The following presentation was made August
23, 2002, at the annual Council of Georgist Organizations
conference held in London, Ontario, Canada. In Canada the
name First Nations generally replaces the term Indian
for the native tribes who lived for many centuries on the
land of southern Canada and northern America before the
Europeans arrived.
FIRST NATIONS RESOURCE MANAGEMENT
Mike Williams, Assistant Director, is in charge of
the natural resources and environment division of the
Walpole First Nations Heritage Center, which is like a
research center. His father is Ojibwa and mother is
Potawatomi, and one of the unique things about Walpole
Island First Nation is that it is not one nation, but a
council representing the three tribes of Ojibwa,
Potawatomi, and Ottawa.
Williams' presentation covered resource management,
cross border movements, and pollution issues. Those are
important issues for First Nations as they take care of a
lot of the gifts that the Creator has provided.
Historically, many years ago there weren't
international borders separating the United States and
Canada. There were political affiliations made with the
wars and the Ojibwa people ended up being an integral part
in the way things settled out. Chief Tecumseh is probably
the most famous historical figure in this era from the
First Nations side. He was killed in the War of 1812, and
a monument was built at his burial place by the war
veterans from six different nations. Quoting Tecumseh,
1768-1813, "The Great Spirit above has appointed this place
for us on which to light our fires and here we will
remain."
Treaties were signed many years ago even though
nobody really owned the land. First Nations occupied this
territory, they used this territory, and the basis of a lot
of the treaties signed were to share the resources with the
newcomers. There was a major misinterpretation over the
treaties with the British crown who probably felt at that
time that they were taking ownership. The First Nations,
however, didn't look at it as giving up ownership of land
they had occupied for many, many years. This year is the
207th anniverary of the treaty which is more specific to
Walpole Island. The 1796 treaty stipulates we are to be
perfectly free and unmolested in trade and hunting grounds
and to pass and repass freely to trade with whomever we
please, Williams said. That treaty was made with the
British Crown and the people of Walpole Island (two
sovereign nations) and it was very specific, and that is
one of things that we keep trying to push front and center.
Walpole Island is located on the international
border. You can take the ferry across the St. Clair River
to Algonac, Michigan. Customs will ask for citizenship.
We tell them we are First Nations citizens, where we came
from, and they will usually let us go. Coming back to
Canada, we get a rougher time. Customs usually search your
car, and ask you to pay for goods and sometimes confiscate
your goods. When we go across in power boats, 200 of us
come across at the same time in boats, and they don't want
to deal with that, so they let us through. We have to keep
pushing, Williams commented. Other First Nations along the
border (Chippewa of Sarnia) do that as well.

Listed entries:
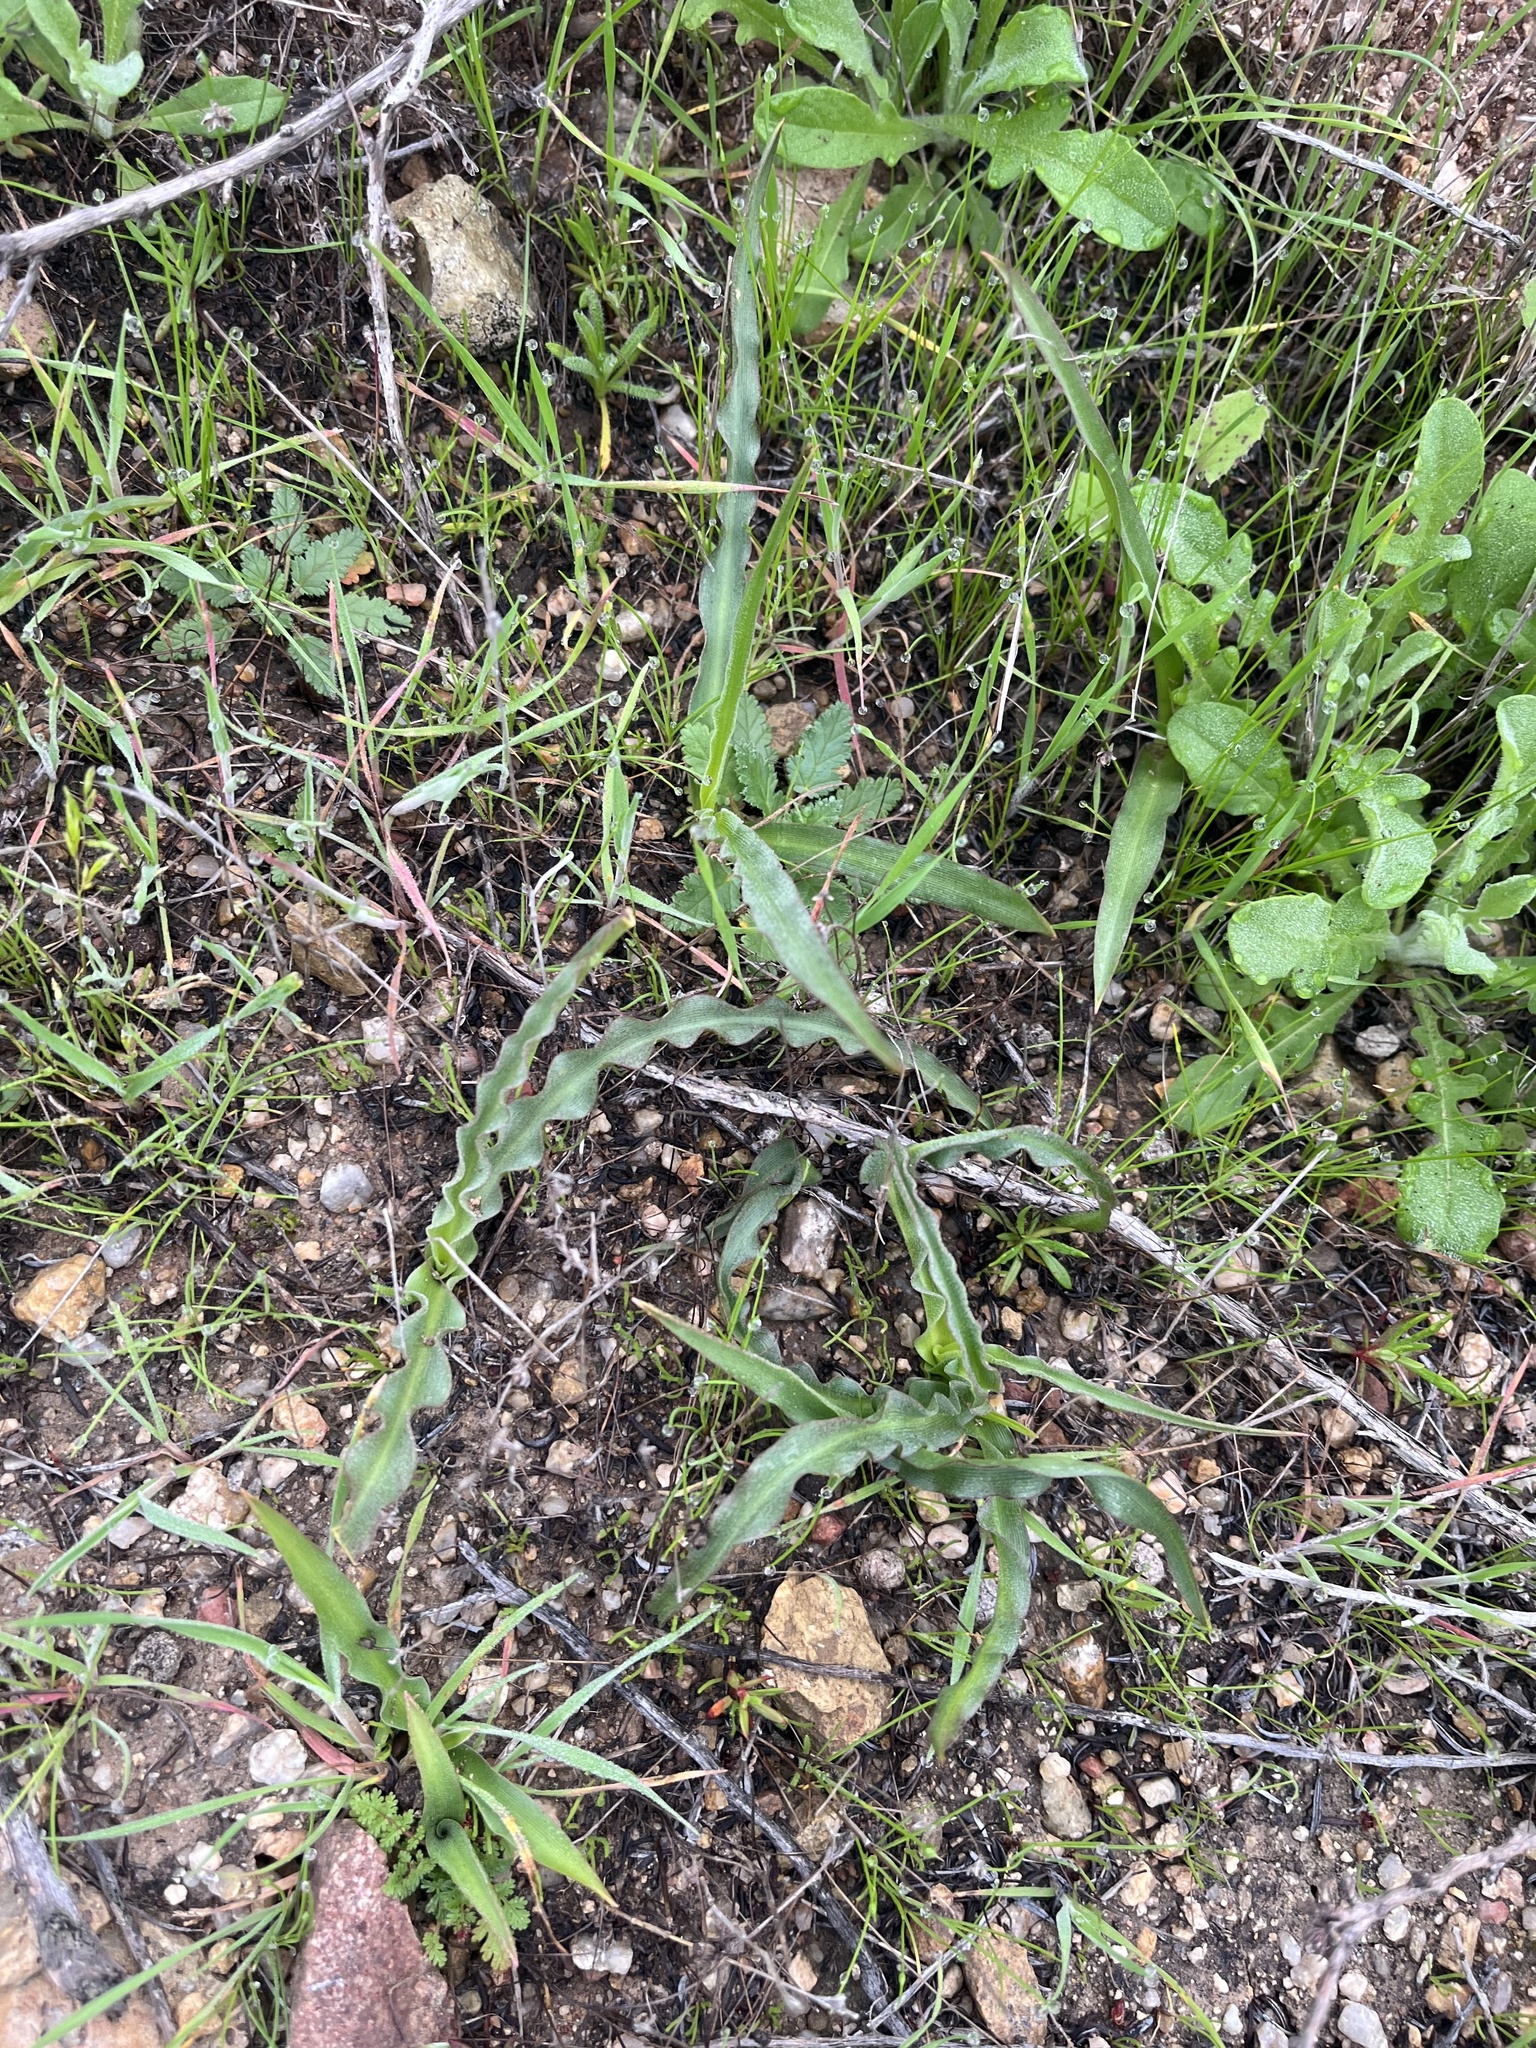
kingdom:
...
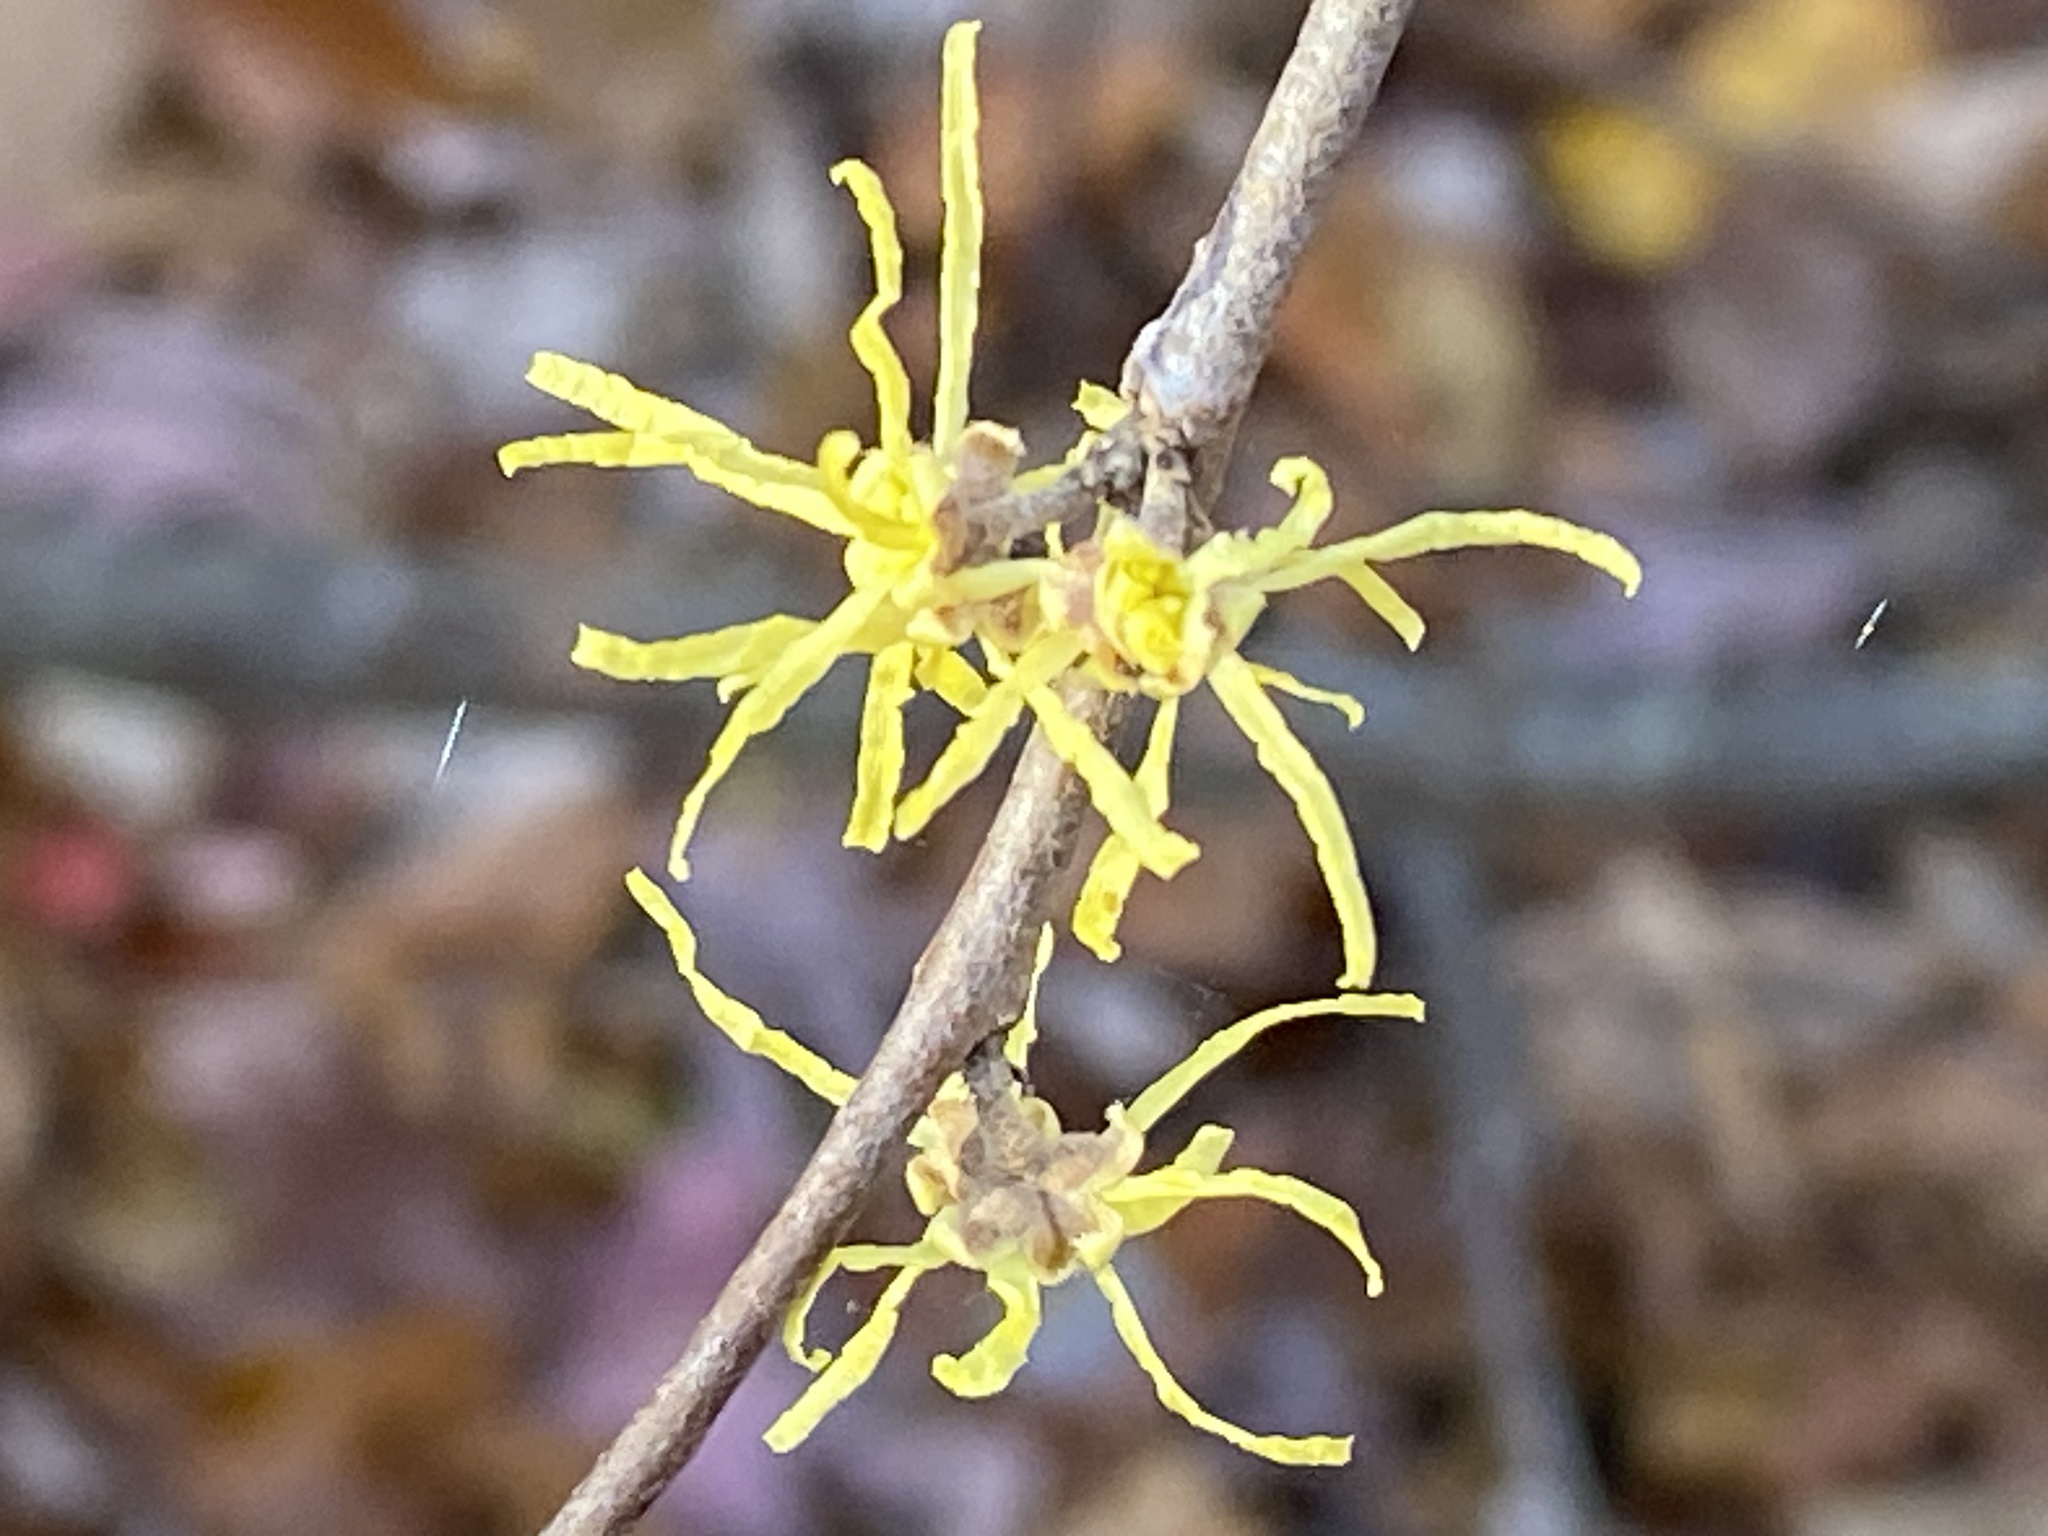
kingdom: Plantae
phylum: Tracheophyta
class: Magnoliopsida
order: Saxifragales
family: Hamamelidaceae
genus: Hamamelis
---
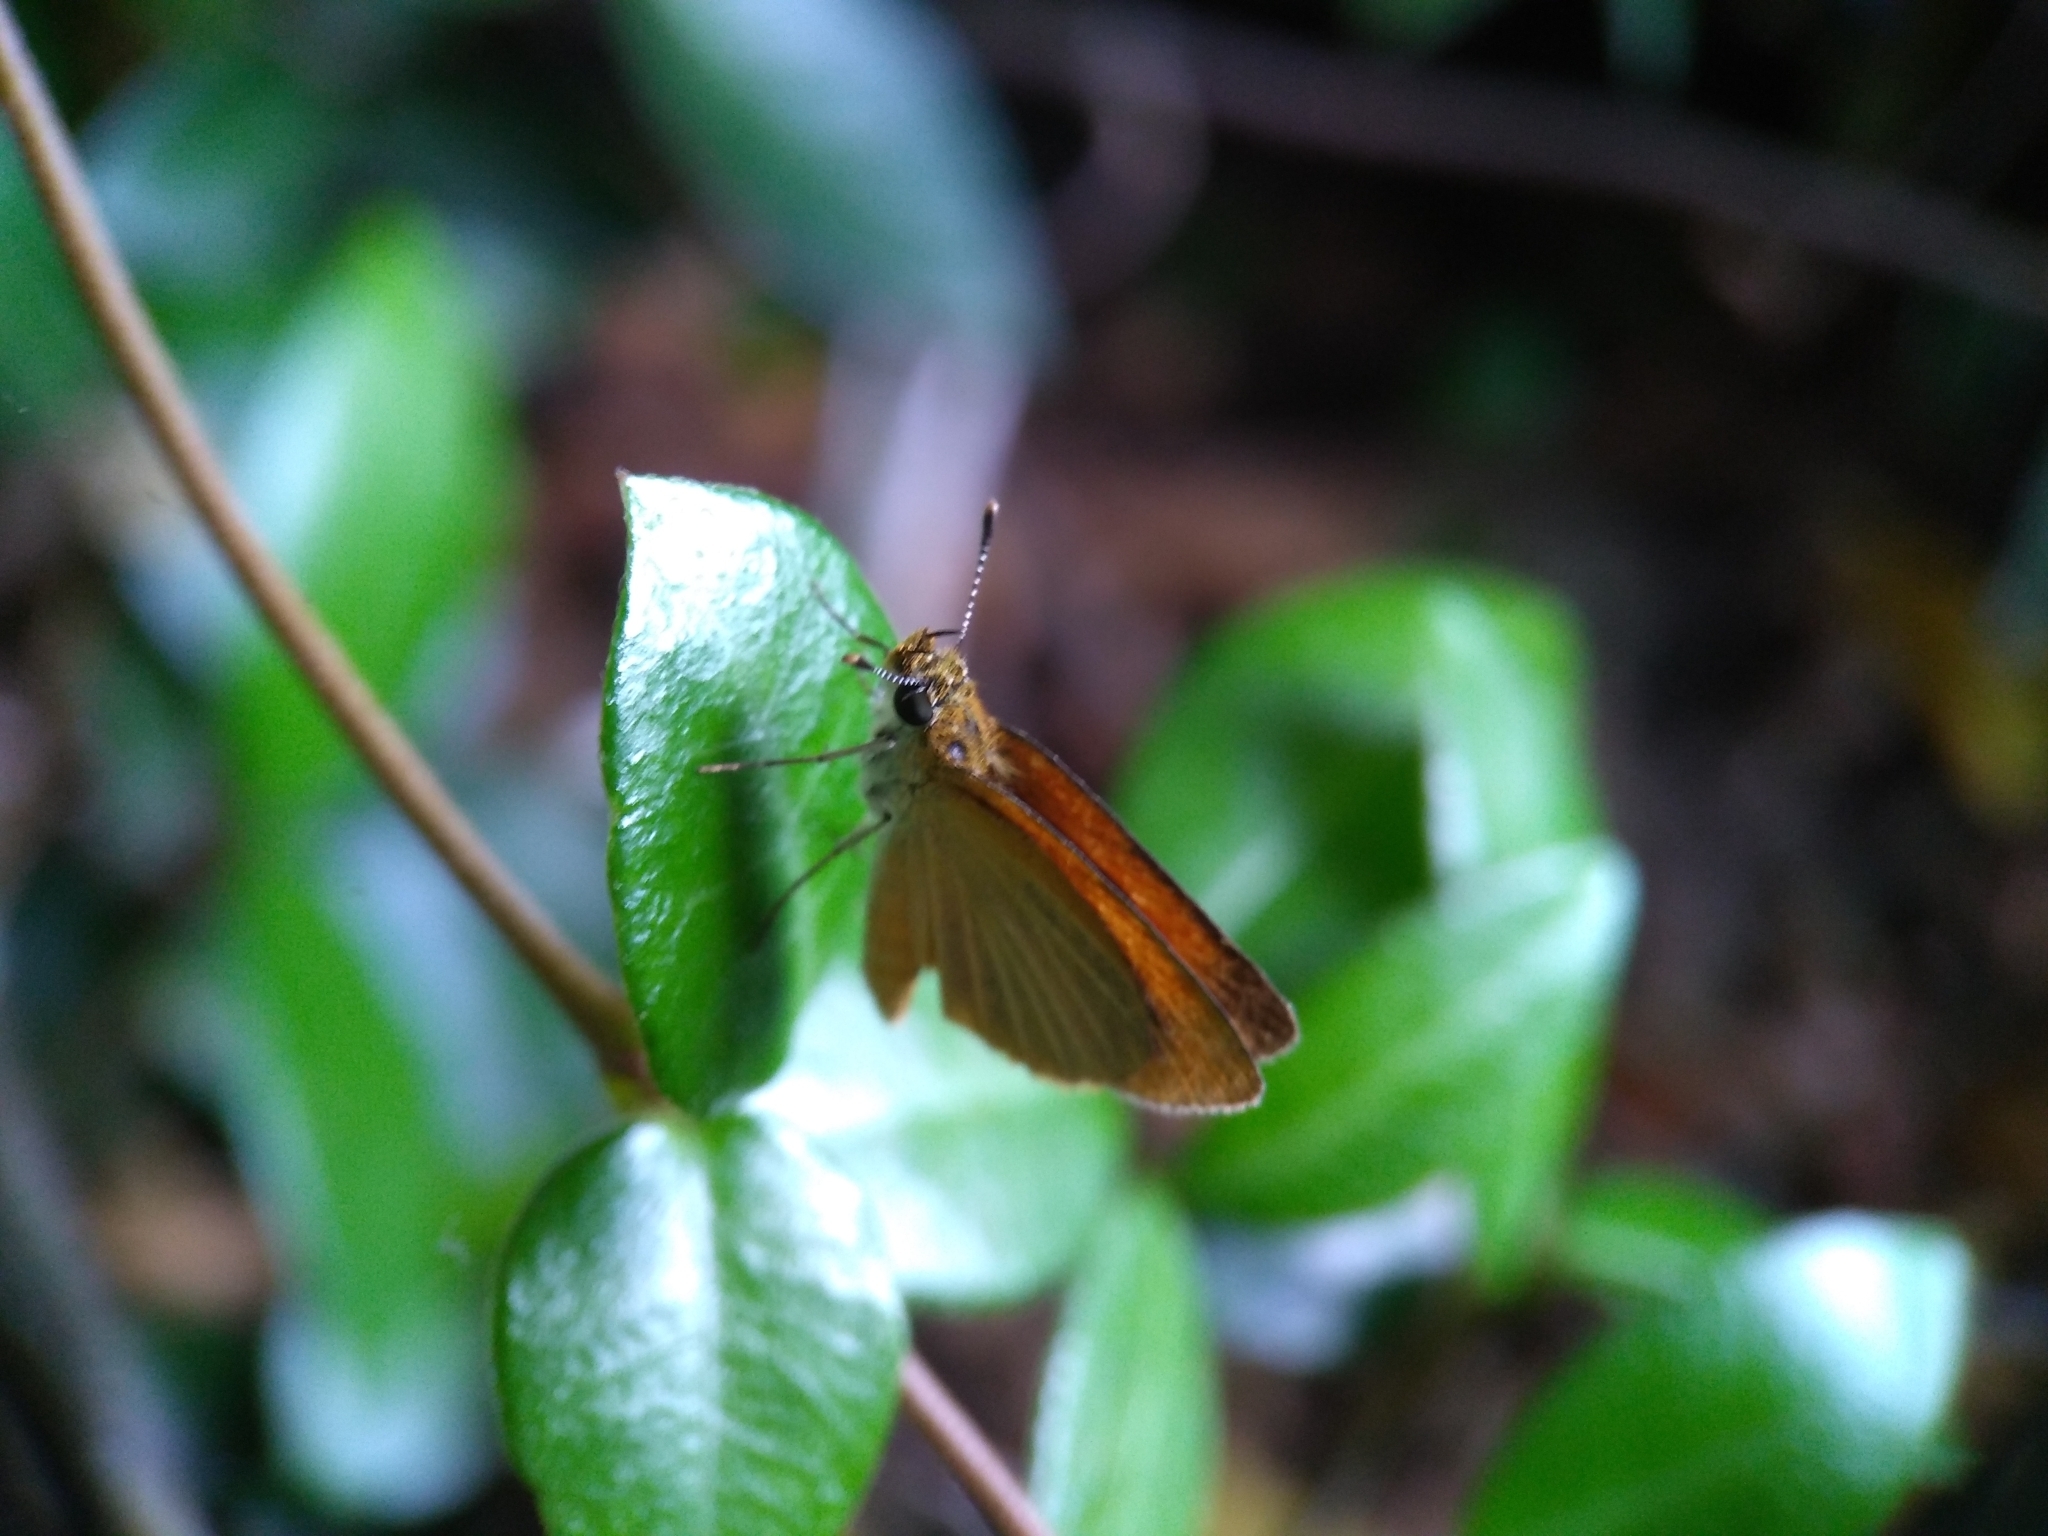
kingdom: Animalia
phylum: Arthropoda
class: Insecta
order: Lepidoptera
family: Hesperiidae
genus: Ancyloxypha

What needs to be done: Continue the report on Mike Williams' talk about First Nations resource management from the point where it stops.

Answer for this exercise:
Following is a quote from "Walpole Island, the
Soul of Indian Territory." It is now on CD rom and on
First Nations' web site. The quote is from Major John
Richardson of the British Army back in 1849 as he was
passing through Walpole Island. These are the words that
he wrote down in his diary. "As I contemplated the scene
and contrasted the native dignity and simplicity of these
interesting people with the hypocracy of civilized life, I
could not but record the fast approaching extinction of the
lords of this soil, gentlemen of nature, whose very memory
will soon have passed away with little or no authentic
record behind them of what they once were." First Nations
are still a vital community and still a vital people.
As far as cross border movements go, First
Nations are still doing that and are still exercising those
treaty rights. It is very difficult getting governments to
recognize treaties. Treaties were very explicit as to what
the First Nations were giving up, and interpretation by the
courts is that First Nations still have an interest in
shared resources. Williams
observed that instead of giving up, we still claim to have
hunting and fishing rights and gathering rights to those
places that were subject to treaties.
Williams gave a slides presentation of southwest
Ontario between Lake Huron and Lake Erie; Walpole Island
First Nation is the southernmost First Nations territory in
Canada. Six nations shared the territory, including the
Chippewa of the Thames, Oneida of the Thames, and Munsee
Delaware. The Potawatomi were affected by the Indian
Removal Act in the States in the 1800s. The Potawatomi,
the Ojibwa and Ottawa had a loose confederacy called the
Three Fires Confederacy, because all occupied the same
territory in the same area and shared the resources and
also shared the responsibility of protecting that area.
Walpole Island is actually six islands in the
channel at the St. Clair River right along the
international border between Canada and the United States:
St. Ann's, Walpole being the big main island, Potawatomi
island, Squirrel island, Bassett island, and Seaway island
which is a man-made island and part of the St. Lawrence
seaway shipping channel. Years ago the big ships used to
call on this area which was a little curvy and dangerous as
ships got bigger, so First Nations surrendered this area
back in 1956, and when they dredged the channel they dumped
all that stuff on to that land and created Seaway Island.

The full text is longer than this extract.